▸ EXTRACT TO READ:
Mortification, in the First Person

by Michelle Gagnon

One of my all-time favorite books (and a popular gift for friends who write) is called, MORTIFICATION: WRITERS’ STORIES OF THEIR PUBLIC SHAME.

It includes vignettes from such storied authors as Roddy Doyle, Michael Ondaatje, and Val McDermid on the most embarrassing experiences they’ve ever had during their writing careers. For example, did you know that Margaret Atwood’s first-ever book signing took place in the Men’s Socks and Underwear section of a department store? Or that some of Chuck Palahniuk’s fans started throwing dinner rolls at him during an event in San Francisco? And apparently Stephen King was once forced to sign so many books that his fingers cracked and started to bleed.

Up until last October, my most mortifying moment as an author occurred at a local bookstore, when not a single person showed up for my reading.

And then along came Litquake.

Litquake is San Francisco’s premier literary festival, a week-long celebration of the written word that features hundreds of authors reading at dozens of events. More than 16,000 people attended last year. Being asked to participate is a big deal, particularly for one of the most coveted spots.
And for the 2011 series, I was included in a great one, entitled, “These Mean Streets: Reality and Fiction Collide.”
I was the only woman appearing on a slate with a former mob informant; the terrific writer, working PI, and all around great writer David Corbett; and a slew of other big names. The event was being held at Tosca Cafe, one of my favorite bars in San Francisco.

▸ REQUIRED ACTIONS:
(1) Print everything in the Mortification post from "I was the only" down to "in San Francisco.".
(2) Can you sum up the Mortification post in two sentences?
(3) According to the Mortification post, where did Margaret Atwood's first-ever book signing take place?
The records that follow come from an unrelated source.

▸ GIVEN ENTRIES:
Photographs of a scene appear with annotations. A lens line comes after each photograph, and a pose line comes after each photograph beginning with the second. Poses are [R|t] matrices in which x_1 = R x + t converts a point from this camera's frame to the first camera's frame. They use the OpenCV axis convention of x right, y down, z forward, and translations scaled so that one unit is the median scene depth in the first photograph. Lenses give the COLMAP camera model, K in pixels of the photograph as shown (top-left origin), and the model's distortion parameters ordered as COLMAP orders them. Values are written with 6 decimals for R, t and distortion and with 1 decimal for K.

==

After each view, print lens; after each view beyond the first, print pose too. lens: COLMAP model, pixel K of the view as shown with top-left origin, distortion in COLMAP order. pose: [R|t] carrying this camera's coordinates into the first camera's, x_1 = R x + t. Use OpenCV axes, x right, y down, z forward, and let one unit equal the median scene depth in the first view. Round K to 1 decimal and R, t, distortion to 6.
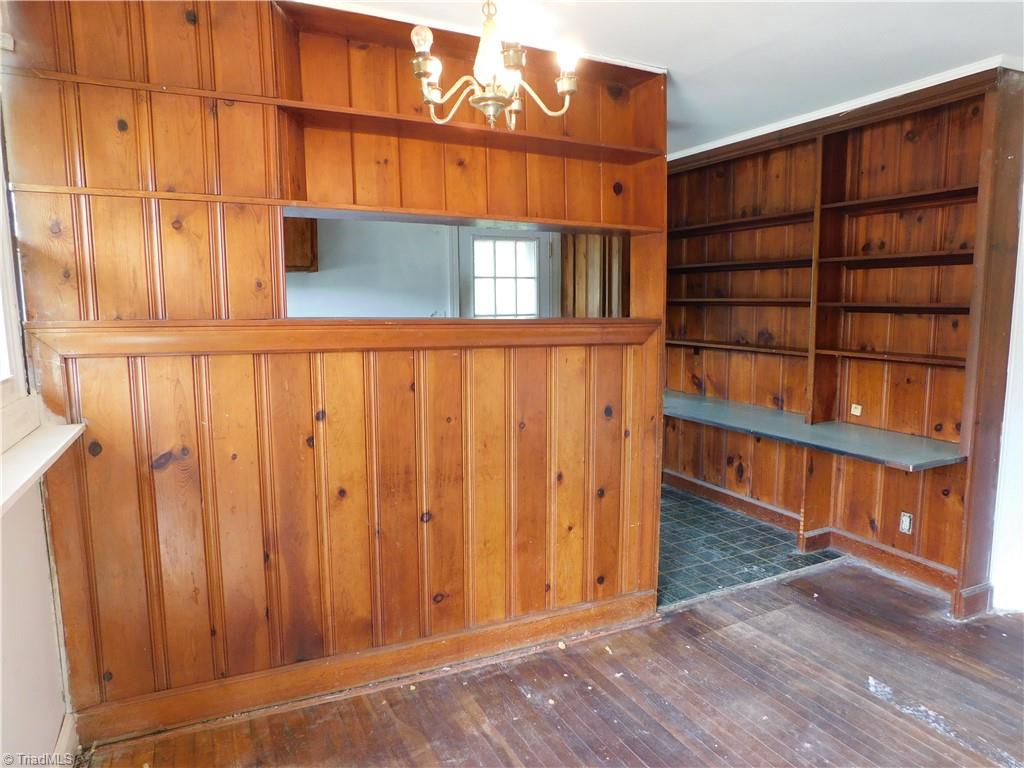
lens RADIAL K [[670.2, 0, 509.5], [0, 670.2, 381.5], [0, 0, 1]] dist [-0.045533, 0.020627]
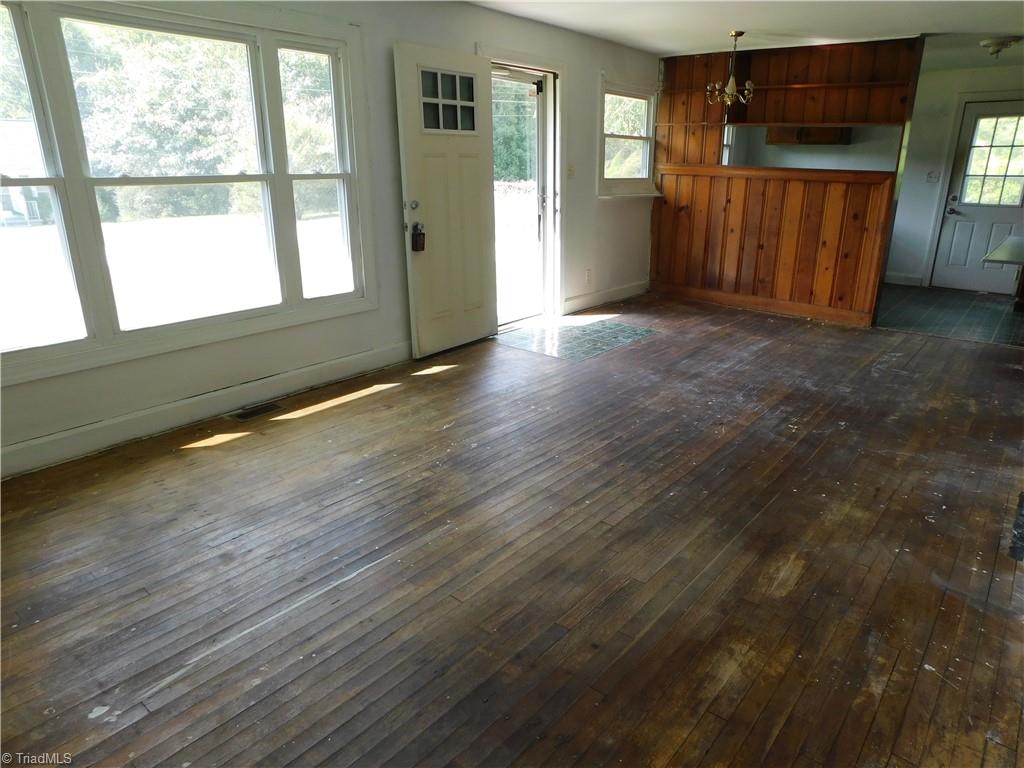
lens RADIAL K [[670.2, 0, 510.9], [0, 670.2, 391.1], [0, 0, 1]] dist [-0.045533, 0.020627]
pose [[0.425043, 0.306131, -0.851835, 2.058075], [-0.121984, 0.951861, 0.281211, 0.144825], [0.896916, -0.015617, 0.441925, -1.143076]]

--

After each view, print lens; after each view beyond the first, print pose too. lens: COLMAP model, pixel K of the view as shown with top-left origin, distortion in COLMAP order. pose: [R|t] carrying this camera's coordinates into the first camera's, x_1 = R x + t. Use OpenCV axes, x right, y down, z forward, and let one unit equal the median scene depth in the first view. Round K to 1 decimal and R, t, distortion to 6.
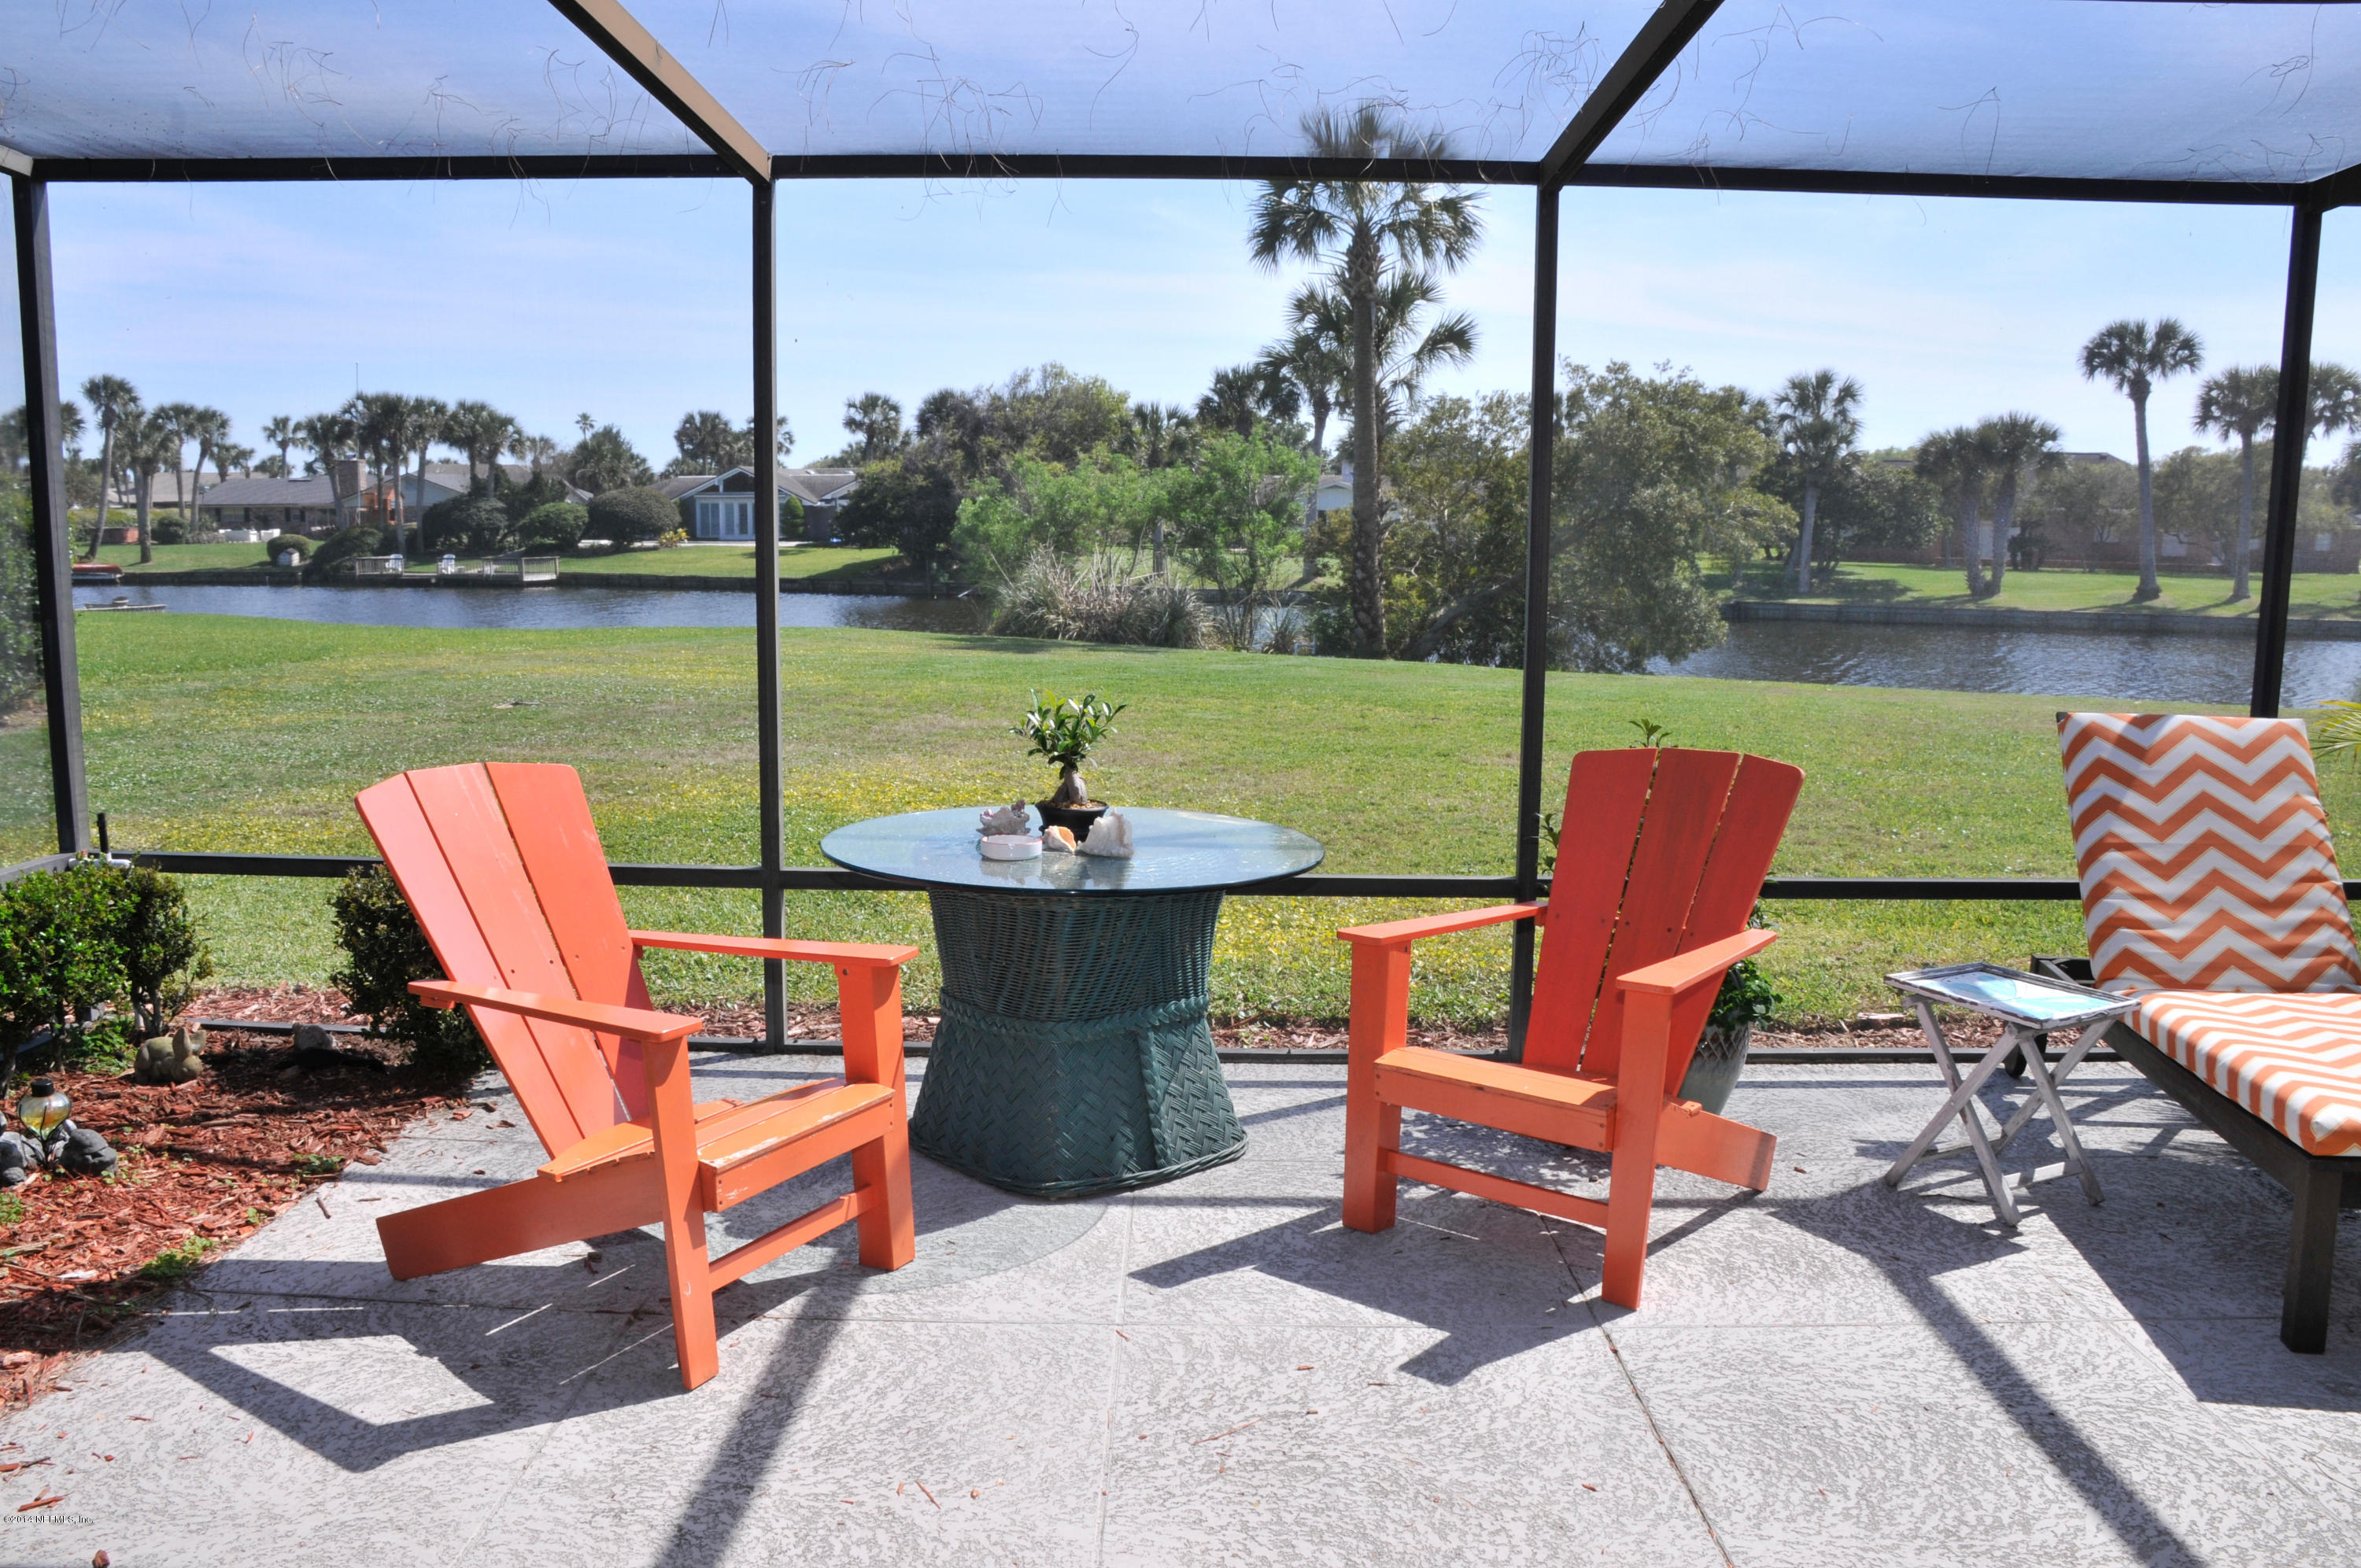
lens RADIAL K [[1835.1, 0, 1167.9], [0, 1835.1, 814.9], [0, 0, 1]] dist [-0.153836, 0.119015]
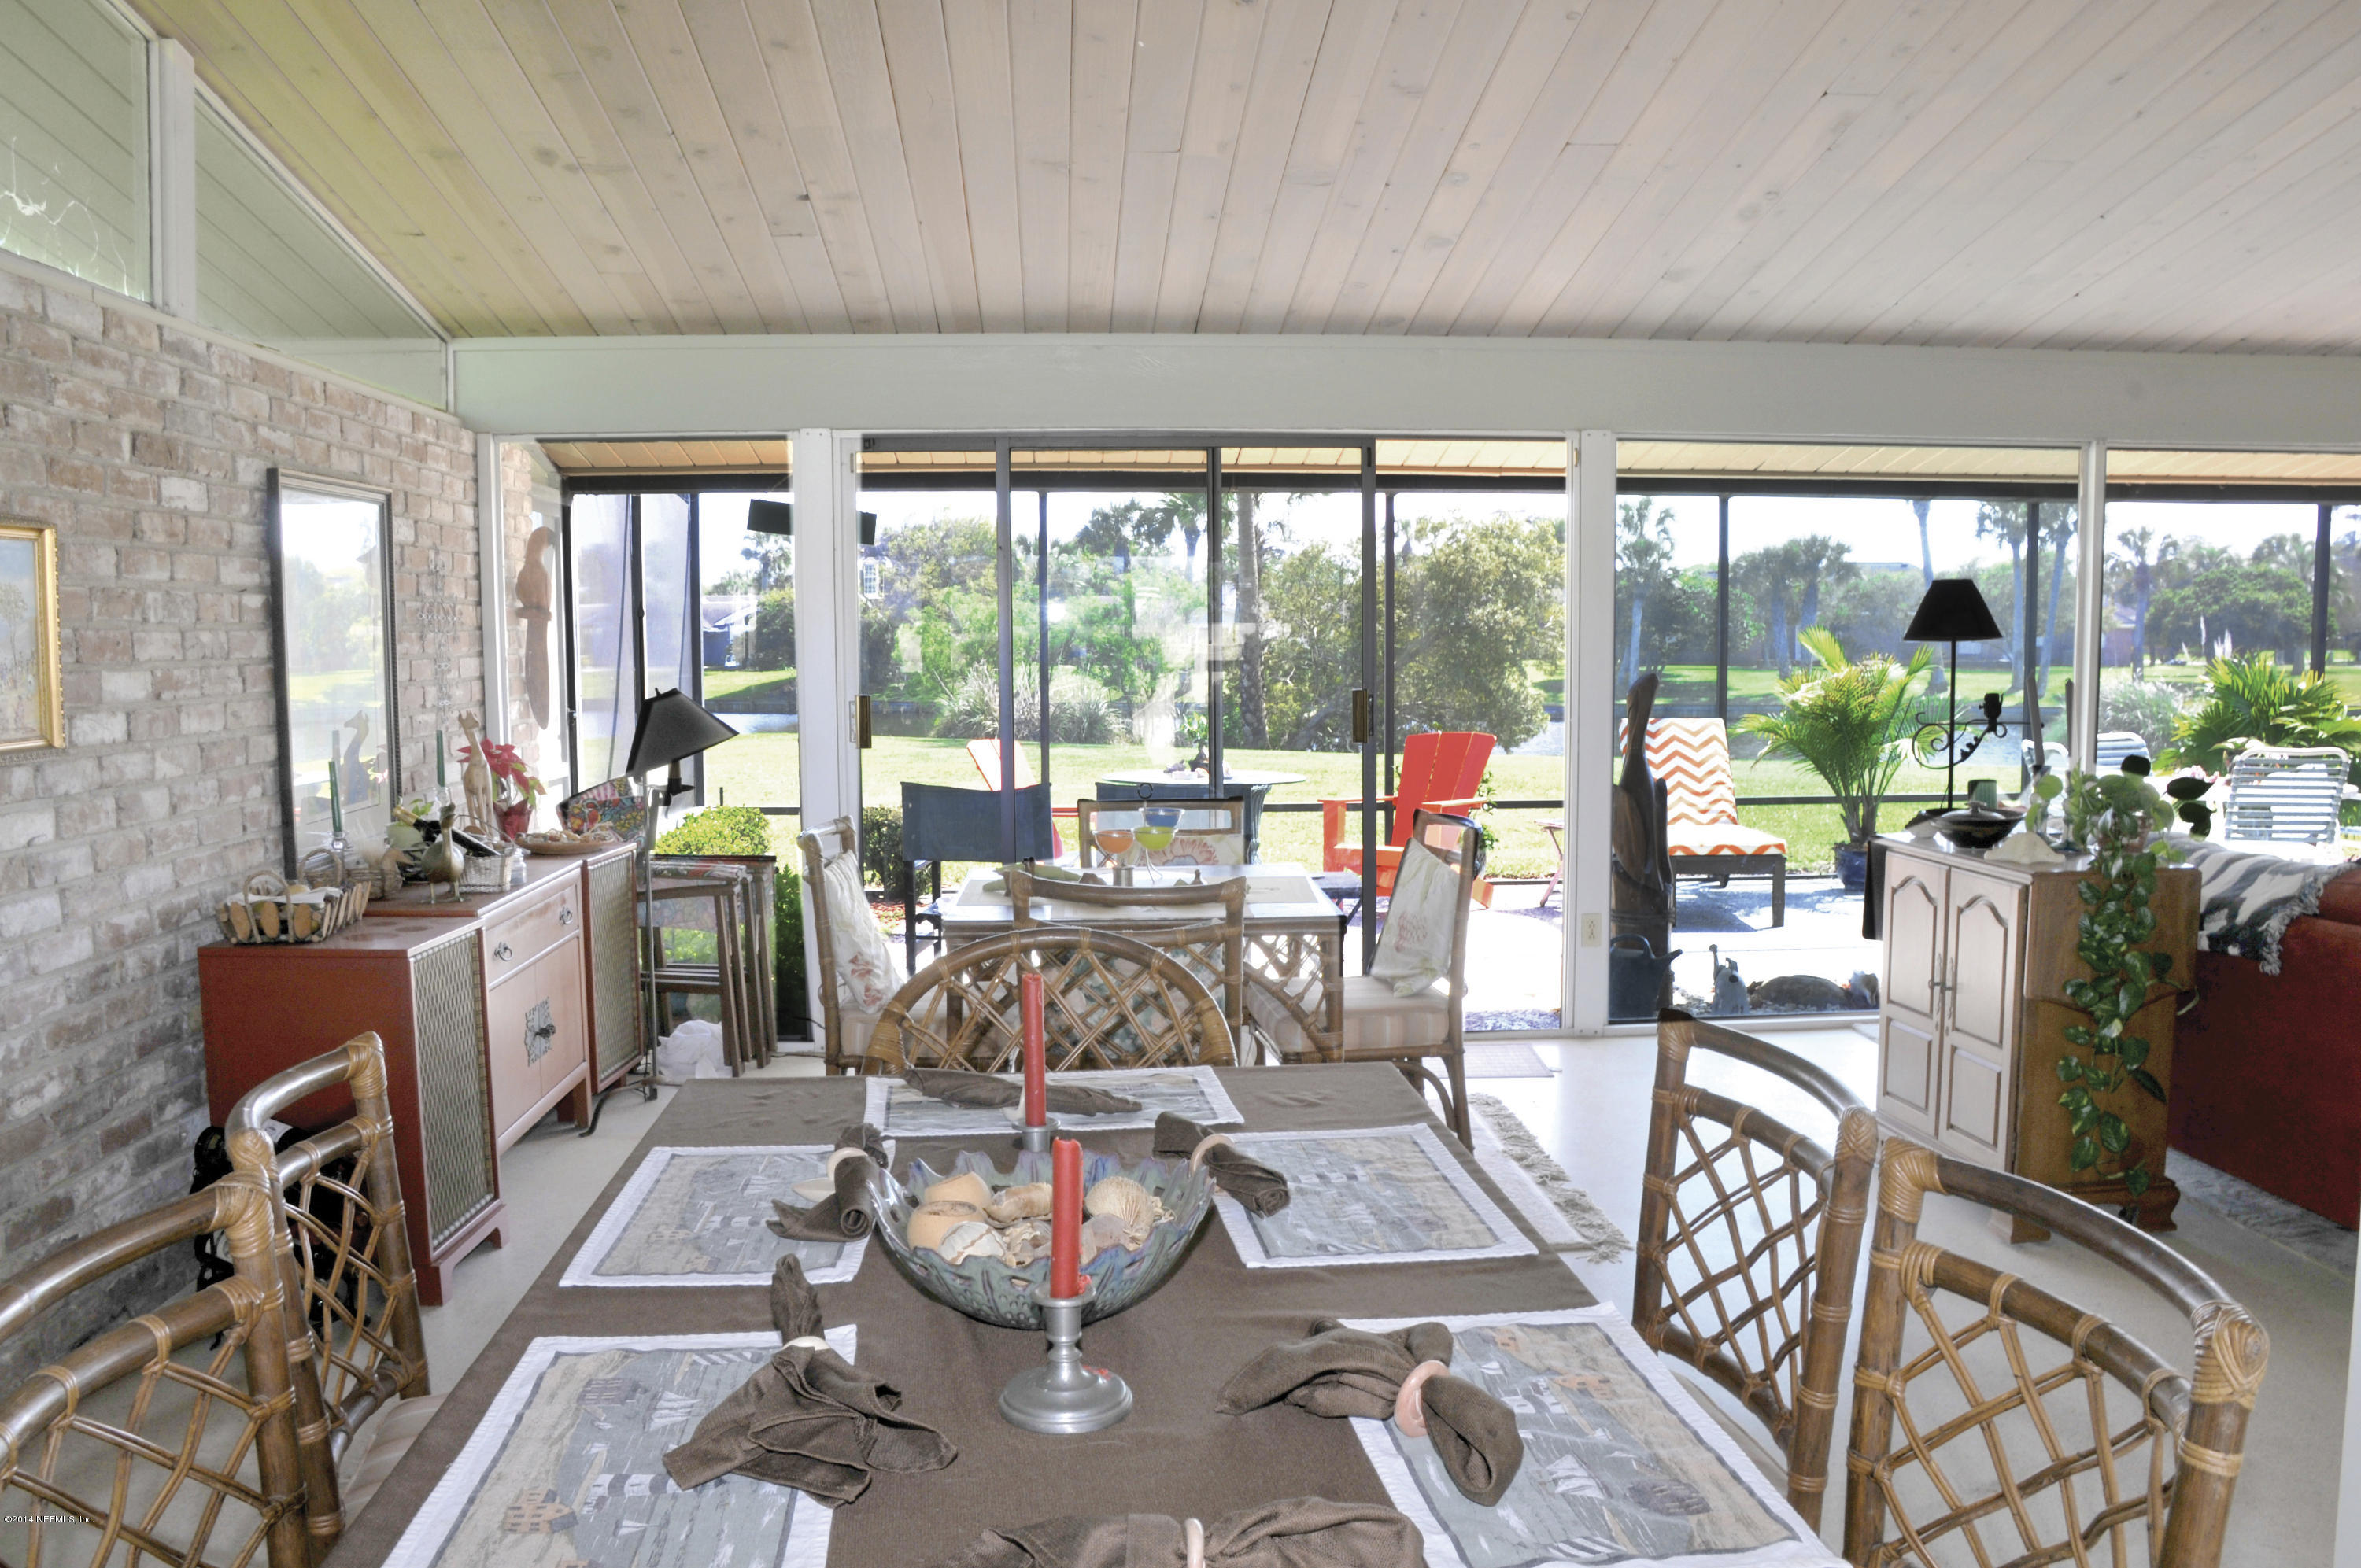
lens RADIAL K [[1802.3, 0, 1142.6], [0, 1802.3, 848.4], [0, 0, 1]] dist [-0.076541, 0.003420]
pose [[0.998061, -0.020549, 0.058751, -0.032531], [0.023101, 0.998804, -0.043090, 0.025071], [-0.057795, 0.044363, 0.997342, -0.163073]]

▸ RESULTS FOR EACH TASK:
(1)
I was the only woman appearing on a slate with a former mob informant; the terrific writer, working PI, and all around great writer David Corbett; and a slew of other big names. The event was being held at Tosca Cafe, one of my favorite bars in San Francisco.

(2) The post praises MORTIFICATION: WRITERS' STORIES OF THEIR PUBLIC SHAME, a book of embarrassing career moments from authors such as Margaret Atwood, Chuck Palahniuk, and Stephen King. Until last October, the author's most mortifying moment was a bookstore reading that no one attended, and then she was included in a 2011 Litquake event, "These Mean Streets: Reality and Fiction Collide," held at Tosca Cafe.

(3) In the Men's Socks and Underwear section of a department store.